Work instruction: Copy every line of the records below character for character, keeping each line break where it is.

Entries provided:
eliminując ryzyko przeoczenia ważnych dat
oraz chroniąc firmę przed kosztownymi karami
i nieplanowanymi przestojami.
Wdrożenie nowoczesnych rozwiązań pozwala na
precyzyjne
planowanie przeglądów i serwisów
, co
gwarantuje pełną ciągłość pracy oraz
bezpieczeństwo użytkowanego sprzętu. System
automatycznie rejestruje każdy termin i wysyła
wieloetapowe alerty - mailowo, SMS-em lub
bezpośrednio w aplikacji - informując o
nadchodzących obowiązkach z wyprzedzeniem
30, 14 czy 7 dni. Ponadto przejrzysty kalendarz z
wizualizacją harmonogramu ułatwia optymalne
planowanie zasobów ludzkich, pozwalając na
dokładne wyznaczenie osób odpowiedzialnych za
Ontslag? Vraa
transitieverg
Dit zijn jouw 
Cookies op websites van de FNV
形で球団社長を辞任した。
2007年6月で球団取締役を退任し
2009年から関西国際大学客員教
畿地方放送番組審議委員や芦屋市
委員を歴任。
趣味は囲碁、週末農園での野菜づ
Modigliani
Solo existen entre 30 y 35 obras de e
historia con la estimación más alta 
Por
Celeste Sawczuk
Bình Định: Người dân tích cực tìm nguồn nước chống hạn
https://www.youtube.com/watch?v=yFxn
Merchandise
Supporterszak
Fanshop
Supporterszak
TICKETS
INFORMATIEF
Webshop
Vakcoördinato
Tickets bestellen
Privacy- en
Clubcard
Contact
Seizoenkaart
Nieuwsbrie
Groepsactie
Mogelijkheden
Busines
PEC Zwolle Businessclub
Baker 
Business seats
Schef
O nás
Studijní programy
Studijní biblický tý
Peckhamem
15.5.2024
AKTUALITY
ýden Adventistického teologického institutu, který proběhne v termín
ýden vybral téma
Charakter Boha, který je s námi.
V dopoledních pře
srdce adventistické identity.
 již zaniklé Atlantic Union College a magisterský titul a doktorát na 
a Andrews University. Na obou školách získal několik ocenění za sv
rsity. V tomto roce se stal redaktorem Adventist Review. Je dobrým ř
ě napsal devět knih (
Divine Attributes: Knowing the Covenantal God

Result for this exercise:
eliminując ryzyko przeoczenia ważnych dat
oraz chroniąc firmę przed kosztownymi karami
i nieplanowanymi przestojami.
Wdrożenie nowoczesnych rozwiązań pozwala na
precyzyjne
planowanie przeglądów i serwisów
, co
gwarantuje pełną ciągłość pracy oraz
bezpieczeństwo użytkowanego sprzętu. System
automatycznie rejestruje każdy termin i wysyła
wieloetapowe alerty - mailowo, SMS-em lub
bezpośrednio w aplikacji - informując o
nadchodzących obowiązkach z wyprzedzeniem
30, 14 czy 7 dni. Ponadto przejrzysty kalendarz z
wizualizacją harmonogramu ułatwia optymalne
planowanie zasobów ludzkich, pozwalając na
dokładne wyznaczenie osób odpowiedzialnych za
Ontslag? Vraa
transitieverg
Dit zijn jouw 
Cookies op websites van de FNV
形で球団社長を辞任した。
2007年6月で球団取締役を退任し
2009年から関西国際大学客員教
畿地方放送番組審議委員や芦屋市
委員を歴任。
趣味は囲碁、週末農園での野菜づ
Modigliani
Solo existen entre 30 y 35 obras de e
historia con la estimación más alta 
Por
Celeste Sawczuk
Bình Định: Người dân tích cực tìm nguồn nước chống hạn
https://www.youtube.com/watch?v=yFxn
Merchandise
Supporterszak
Fanshop
Supporterszak
TICKETS
INFORMATIEF
Webshop
Vakcoördinato
Tickets bestellen
Privacy- en
Clubcard
Contact
Seizoenkaart
Nieuwsbrie
Groepsactie
Mogelijkheden
Busines
PEC Zwolle Businessclub
Baker 
Business seats
Schef
O nás
Studijní programy
Studijní biblický tý
Peckhamem
15.5.2024
AKTUALITY
ýden Adventistického teologického institutu, který proběhne v termín
ýden vybral téma
Charakter Boha, který je s námi.
V dopoledních pře
srdce adventistické identity.
 již zaniklé Atlantic Union College a magisterský titul a doktorát na 
a Andrews University. Na obou školách získal několik ocenění za sv
rsity. V tomto roce se stal redaktorem Adventist Review. Je dobrým ř
ě napsal devět knih (
Divine Attributes: Knowing the Covenantal God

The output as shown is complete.